South Korea, Japan wonder how to tax crypto gains


Despite the growing acceptance of cryptocurrency around the world, governments are still looking to define and tax crypto. Is it an alternate form of currency, or is it an asset or securities? Are crypto profits capital gains or income?

In Japan, the crypto tax is dependent on an individual’s income, and higher income may be subject to a whopping 55% tax on crypto gains, compared to the 20% tax the same investor would pay on profits from ordinary shares.

In contrast, South Korea, which currently has no crypto tax, is expected to levy a 20% tax on crypto gains starting next year – far less than its maximum tax rate of 45%.

South Korea is now poised to delay the politically unpopular plan to impose a crypto tax in a presidential election year.

At the South Korean National Assembly’s tax subcommittee meeting today, the ruling Democratic Party and the opposition Conservative Party essentially agreed to postpone a 20% levy on income from virtual assets, from the start of 2022 to January 1, 2023.

A meeting on the tax delay bill was held earlier this week on Wednesday, but ended without a decision due to opposition from the Ministry of Economy and Finance.

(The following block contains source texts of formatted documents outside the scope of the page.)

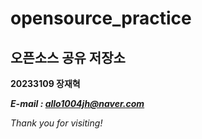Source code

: # opensource_practice

## 오픈소스 공유 저장소

**20233109 장재혁**

***E-mail : allo1004jh@naver.com***

*Thank you for visiting!*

Officials at the second meeting today agreed to temporarily postpone the taxation of cryptocurrency gains. However, local media report that the delay is not finalized, but a National Assembly official expects a decision to be made over the weekend and the bill to pass next Monday. while the two political parties agree.

The National Assembly has yet to decide whether to raise the tax exemption limit for virtual capital gains so that it is at the same level as that of stock market capital gains.

When South Korea announced the 20% crypto gain tax on an amount of 2.5 million Korean won (approximately $ 2,090), investors criticized the plan, noting that the tax policy is constructed in such a way. unfair to the equity gains tax. Equity income will be taxed at 20% on 50 million won, or approximately US $ 41,800, and is expected to begin on January 1, 2023.

Critics of the crypto tax plan, many of whom are in their 20s and 30s, have argued that since cryptocurrencies have similar characteristics to financial assets, they should be taxed on the same basis. Eager to win the votes of people in their twenties and thirties for the upcoming presidential election on March 9, 2022, political parties have started pushing back the postponement of crypto-taxation.

However, the South Korean government has given its own reason for putting a difference in the tax on virtual asset gains, away from the tax on stock gains. He explained that under the current income tax law, income generated from virtual asset transactions is classified as other income. Examples of other income include cash prizes, cash rewards, and lottery winnings. And cryptocurrencies have been classified as intangible rather than financial.

The government also explained that there are special tax benefits for income from certain financial investments and virtual assets are not classified as financial assets in South Korea, hence the lower threshold for tax deduction.

“I think the reason why the Ministry of Economy and Finance classified virtual assets as intangible assets is the negative perception, or this social stigma that Korea had on cryptocurrencies,” said Cha Dong- joon, professor in the tax accounting department at Kyungbok University, in an interview with Forkast.News. “But in reality, [cryptocurrencies] look a lot like financial assets, and the trading methods are very similar to stock trading. So I think crypto gains should be classified as financial income. “

In Japan, crypto investors face even more onerous tax responsibilities – and that’s not up for debate.

Japanese stock investors pay a 20% tax on profits from stocks – an income tax of 15% and a resident’s tax of 5%. The tax rate remains the same regardless of the amount of income from the shares.

However, it’s a whole different story with cryptocurrencies. From 2018, the Japanese government started taxing virtual asset gains from 5% to 45%. With the 10% housing tax, investors who earn more than 40 million Japanese yen (approximately US $ 351,000) from virtual assets face a massive 55% tax liability.

In addition, the tax loss carryforward regime applied to shares is not applicable to virtual assets. A tax loss carryforward allows investors to carry forward a tax loss to future years to offset a profit. Equity investors can carry forward the loss for three years. Essentially, Japanese crypto investors end up with few benefits and a lot of taxes.

The collector’s reasons are similar to South Korea’s: Japan’s National Revenue Service taxes virtual currency earnings by classifying them as miscellaneous income. Investors in virtual assets in Japan do not enjoy any special benefits, as the Japanese government has made exceptions for stocks and currency futures and imposed low tax rates.

This has led many investors in Japan to remove virtual assets from their portfolios, while others have hidden their crypto income. In October, Japanese tax authorities discovered and began investigating undeclared virtual currency income worth US $ 6 million in the Kanto region.